If you haven’t received payment on a claim within 45 days after submission, it’s time to find out what the problem is. Some carriers require written inquiries; some Medicare and Medicaid carriers require specific inquiry forms; some carriers allow telephone inquiries. In any case, you should copy all written inquiries and annotate them to the patient file. For telephone questions, be sure to get the name and phone extension of the person you speak with and note these details on your file along with the date and particulars of the conversation. If it’s apparent the payer has made an error on a claim, don’t hesitate to challenge the payment amount. Medicare and other insurers will correct mistakes if you bring them to their attention. Even if you made the error, it’s always possible to resubmit a claim.
When you discover an error on a claim that’s resulted in insufficient reimbursement, submit a corrected claim. Clearly mark the claim: Corrected Billing -- Not a Duplicate Claim. Add a note specifying the error and, if necessary, additional documentation to support your correction.
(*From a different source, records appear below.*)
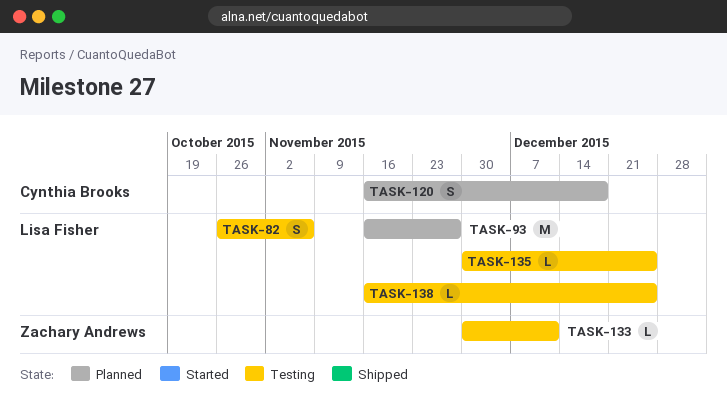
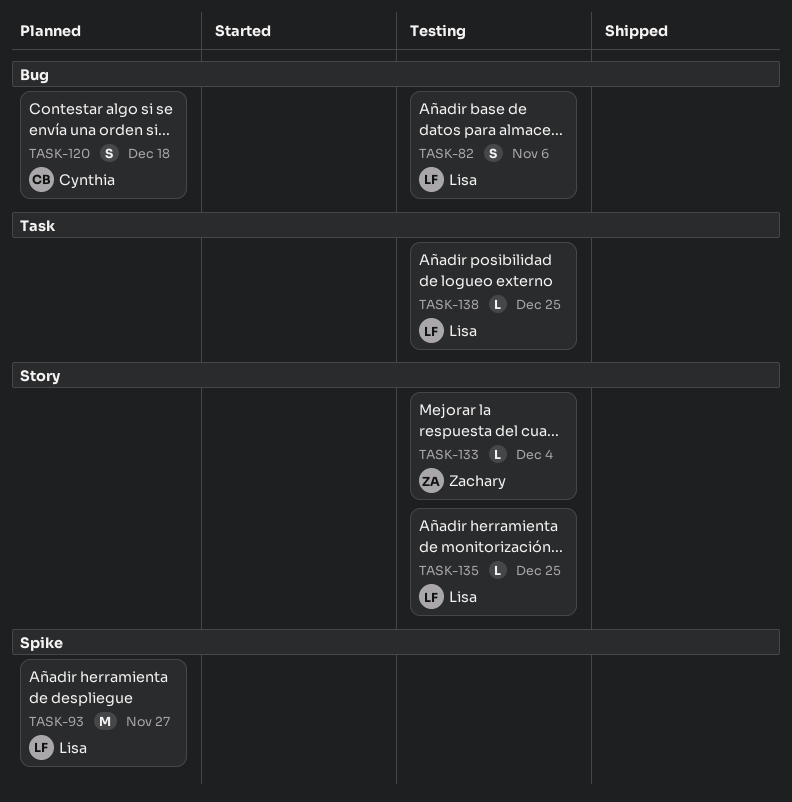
TASK-133, due: Dec 11 -> Dec 4

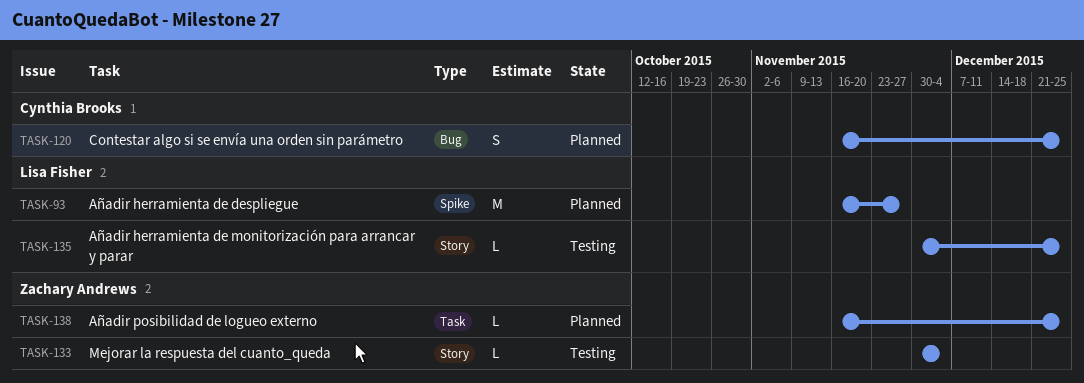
TASK-82: present -> none
TASK-120, due: Dec 18 -> Dec 25
TASK-138, status: Testing -> Planned
TASK-138, owner: Lisa Fisher -> Zachary Andrews

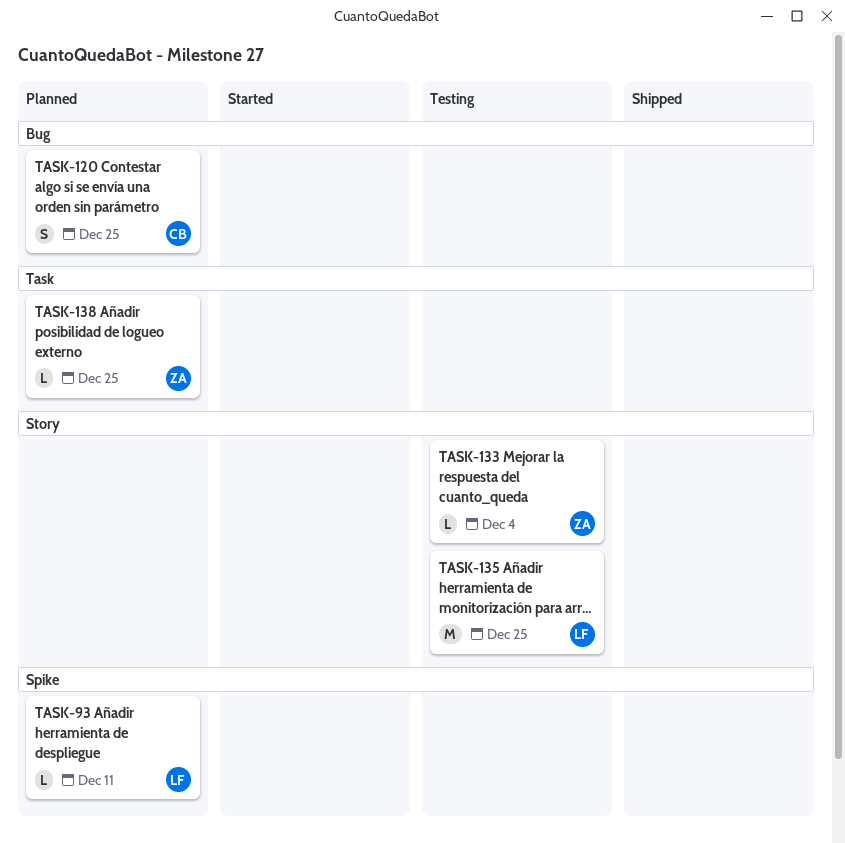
TASK-93, estimate: M -> L
TASK-93, due: Nov 27 -> Dec 11
TASK-135, estimate: L -> M

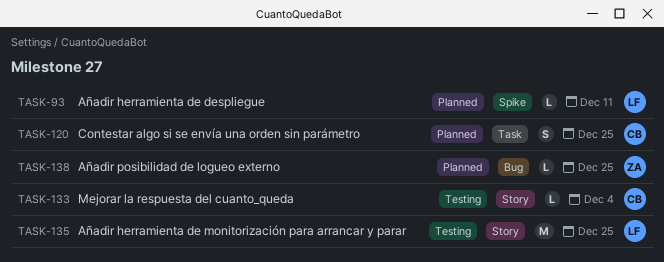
TASK-120, label: Bug -> Task
TASK-133, owner: ZA -> CB
TASK-138, label: Task -> Bug

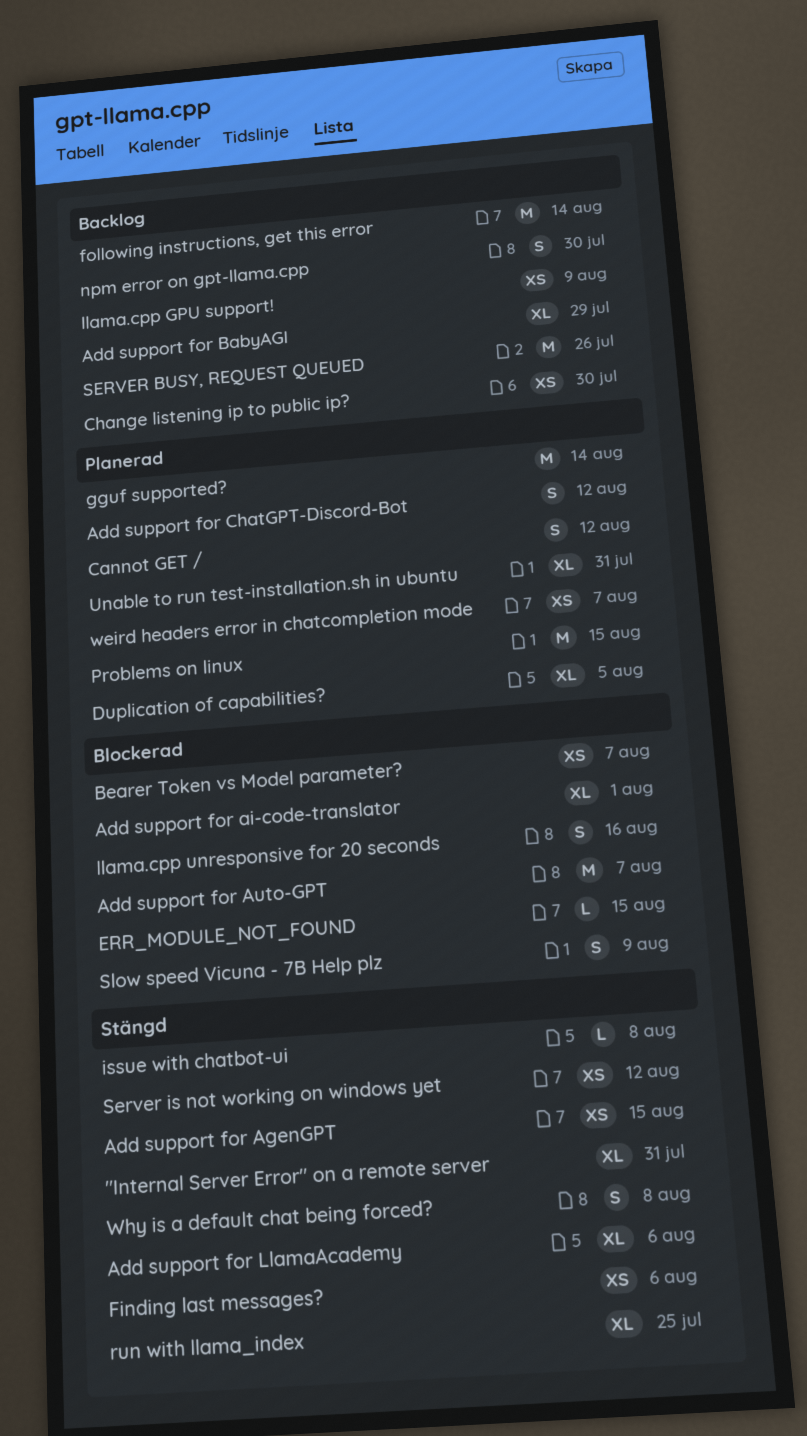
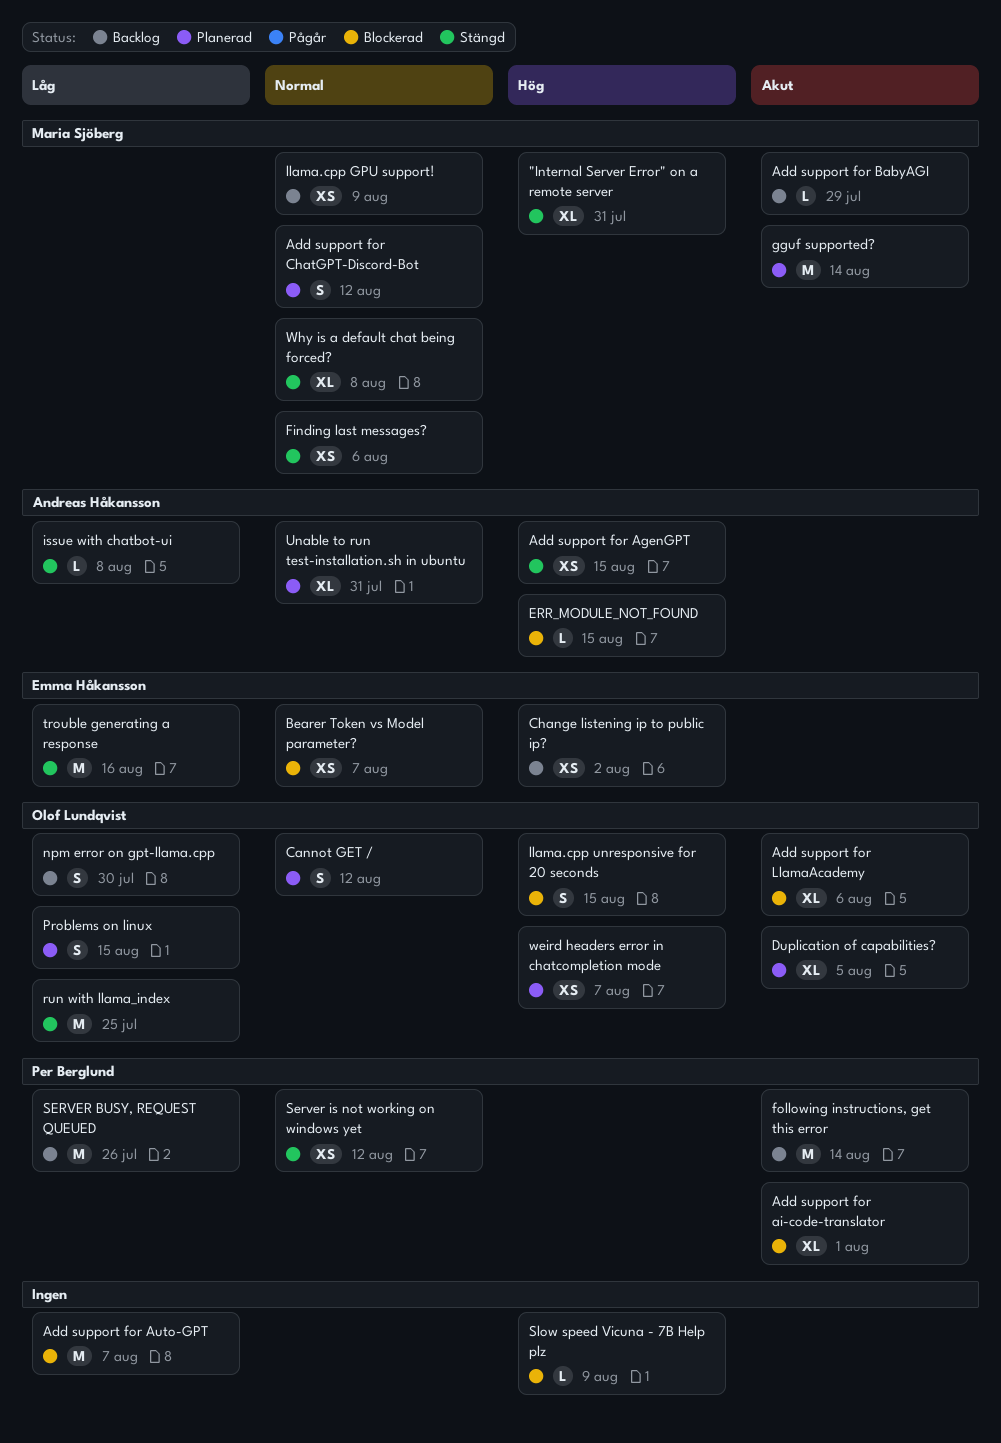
Add support for BabyAGI, estimate: XL -> L
Add support for LlamaAcademy, status: Stängd -> Blockerad
Change listening ip to public ip?, due: Jul 30 -> Aug 2
llama.cpp unresponsive for 20 seconds, due: Aug 16 -> Aug 15
Problems on linux, estimate: M -> S
run with llama_index, estimate: XL -> M
Slow speed Vicuna - 7B Help plz, estimate: S -> L
trouble generating a response: none -> present
Why is a default chat being forced?, estimate: S -> XL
When you receive a patient’s EOB (explanation of benefits), start grading the insurer’s work. Compare the charge amount listed with the charge amount in your patient’s account ledger.
Check your client’s codes against those on the EOB for errors or changes that the carrier might have made. Sometimes payers will down-code a procedure from the actual one to a less costly one -- inadvertently or intentionally -- and pay based on the substituted code. In some cases, the payer’s data entry department may simply have transposed two digits in a CPT code, resulting in a different procedure from the one performed. In other cases, your client might have used an outdated CPT code that the insurer did not -- or refused to -- recognize. Here the insurer may review the claim and pop in the valid code for you or deny the claim and leave it up to you to resubmit.